# [Work instructions]
Once you reach the line containing "left wrist: (1077, 588)" in the data below, restate each line word for word up to and including the one containing "nose: (1121, 201)".

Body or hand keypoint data

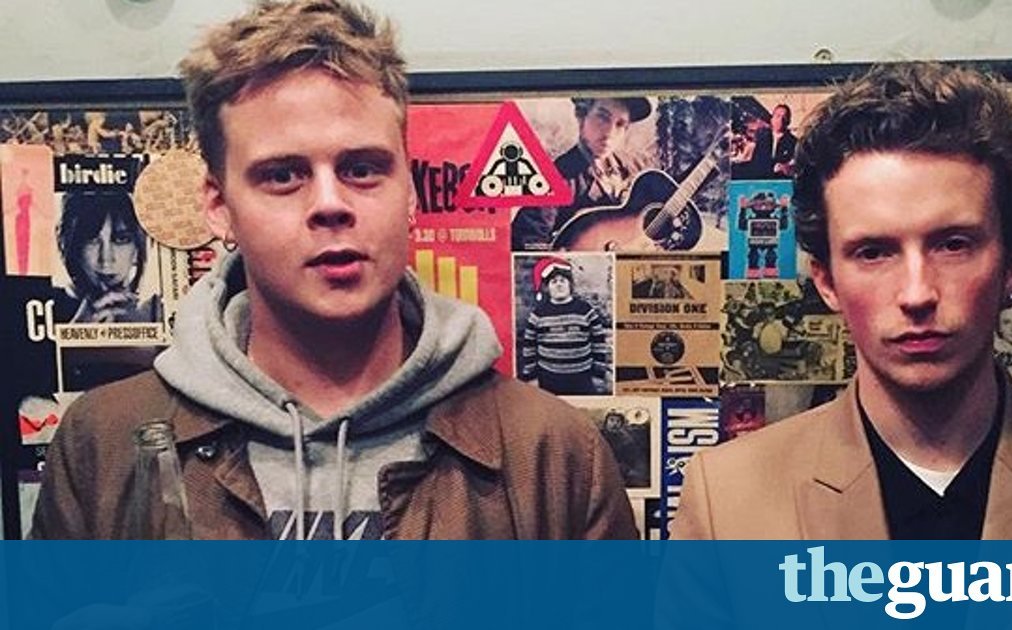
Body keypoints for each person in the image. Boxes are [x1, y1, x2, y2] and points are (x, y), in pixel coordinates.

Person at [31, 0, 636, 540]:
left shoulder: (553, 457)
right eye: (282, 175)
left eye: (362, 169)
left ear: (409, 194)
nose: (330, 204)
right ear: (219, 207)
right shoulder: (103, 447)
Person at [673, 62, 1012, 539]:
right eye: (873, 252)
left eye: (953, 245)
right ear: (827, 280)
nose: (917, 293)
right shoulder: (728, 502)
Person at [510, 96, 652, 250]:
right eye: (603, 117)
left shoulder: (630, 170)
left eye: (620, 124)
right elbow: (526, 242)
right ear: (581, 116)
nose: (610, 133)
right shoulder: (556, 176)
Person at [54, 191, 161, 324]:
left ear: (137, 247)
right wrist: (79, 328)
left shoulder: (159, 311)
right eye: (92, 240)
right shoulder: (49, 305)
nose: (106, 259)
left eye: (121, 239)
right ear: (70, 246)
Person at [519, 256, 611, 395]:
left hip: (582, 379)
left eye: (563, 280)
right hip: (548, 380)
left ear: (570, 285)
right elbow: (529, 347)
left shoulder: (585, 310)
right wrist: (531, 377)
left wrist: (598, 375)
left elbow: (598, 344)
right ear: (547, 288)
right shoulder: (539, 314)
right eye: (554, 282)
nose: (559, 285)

==

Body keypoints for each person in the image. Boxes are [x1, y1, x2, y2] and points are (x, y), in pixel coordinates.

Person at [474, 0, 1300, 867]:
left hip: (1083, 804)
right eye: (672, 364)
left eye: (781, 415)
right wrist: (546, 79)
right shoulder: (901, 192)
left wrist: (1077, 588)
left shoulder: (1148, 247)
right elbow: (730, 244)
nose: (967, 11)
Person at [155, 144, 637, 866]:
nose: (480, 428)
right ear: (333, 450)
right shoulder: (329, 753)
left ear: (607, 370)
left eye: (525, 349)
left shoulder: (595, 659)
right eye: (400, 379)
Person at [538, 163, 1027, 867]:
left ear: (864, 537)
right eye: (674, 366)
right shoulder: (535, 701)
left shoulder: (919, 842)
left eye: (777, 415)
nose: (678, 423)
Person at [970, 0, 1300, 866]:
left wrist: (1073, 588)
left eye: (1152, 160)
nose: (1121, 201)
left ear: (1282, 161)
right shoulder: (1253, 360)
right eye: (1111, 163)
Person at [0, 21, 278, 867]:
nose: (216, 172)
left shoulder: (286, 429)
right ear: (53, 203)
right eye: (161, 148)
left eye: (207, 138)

==

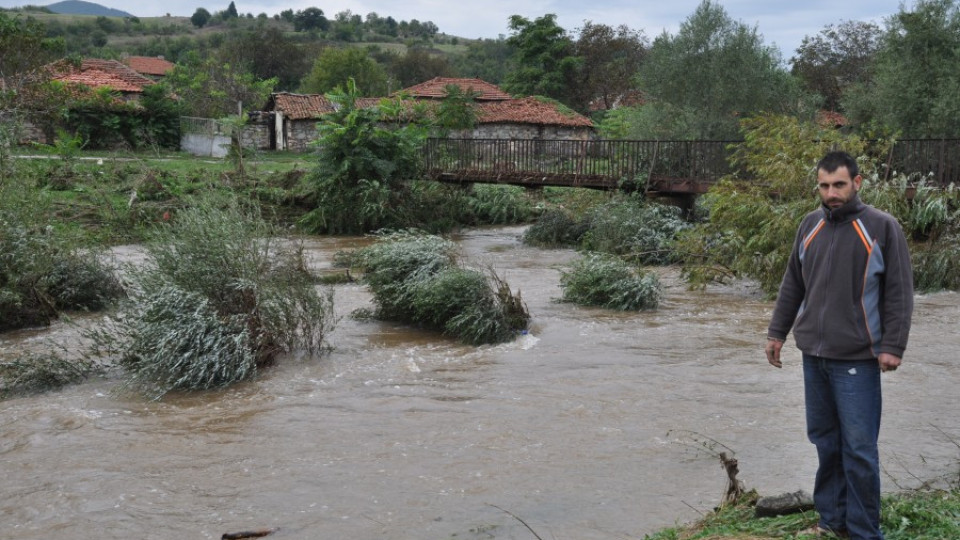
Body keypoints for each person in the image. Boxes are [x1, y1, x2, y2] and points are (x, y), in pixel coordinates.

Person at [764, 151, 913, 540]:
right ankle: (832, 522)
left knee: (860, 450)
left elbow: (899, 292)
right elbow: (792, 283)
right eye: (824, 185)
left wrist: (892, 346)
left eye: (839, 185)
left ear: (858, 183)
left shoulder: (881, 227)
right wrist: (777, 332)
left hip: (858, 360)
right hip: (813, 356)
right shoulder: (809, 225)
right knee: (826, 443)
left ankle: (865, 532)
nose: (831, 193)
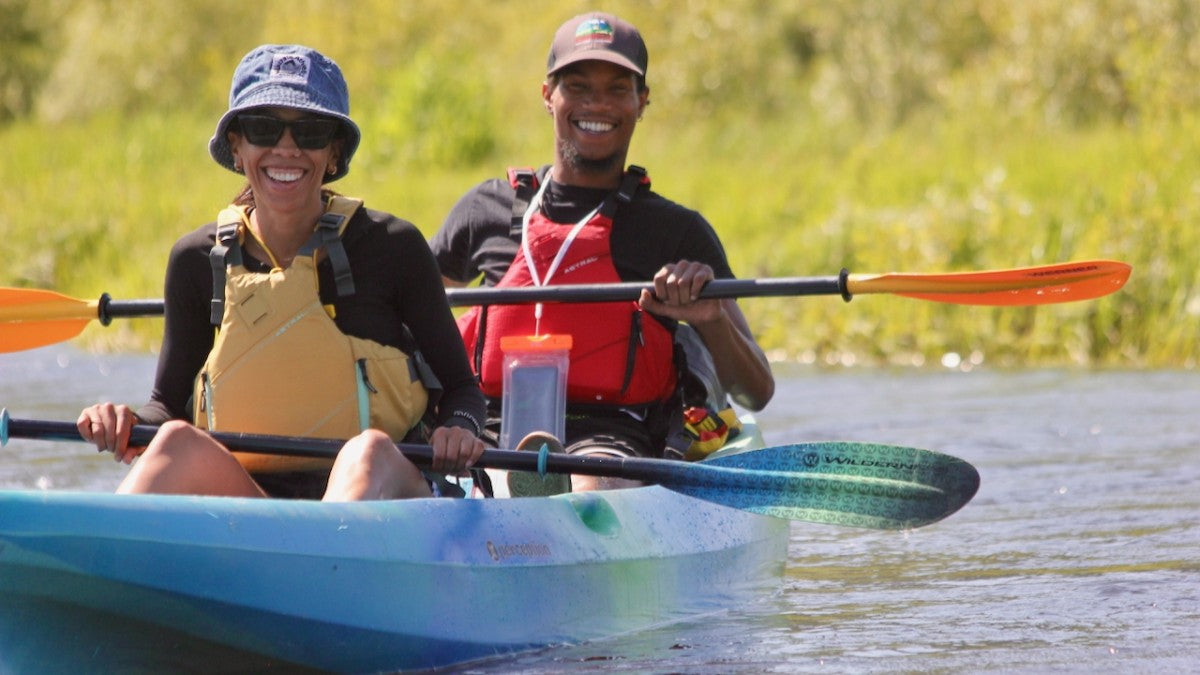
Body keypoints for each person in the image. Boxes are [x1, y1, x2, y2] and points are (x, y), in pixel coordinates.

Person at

# [Solved exercise]
left wrist: (1077, 588)
left shoulder: (1148, 247)
right elbow: (730, 244)
nose: (967, 11)
Person at [155, 144, 637, 866]:
nose: (480, 428)
right ear: (333, 450)
right shoulder: (329, 753)
left ear: (607, 370)
left eye: (525, 349)
left shoulder: (595, 659)
right eye: (400, 379)
Person at [538, 163, 1027, 867]:
left ear: (864, 537)
right eye: (674, 366)
right shoulder: (535, 701)
left shoulder: (919, 842)
left eye: (777, 415)
nose: (678, 423)
Person at [970, 0, 1300, 866]:
left wrist: (1073, 588)
left eye: (1152, 160)
nose: (1121, 201)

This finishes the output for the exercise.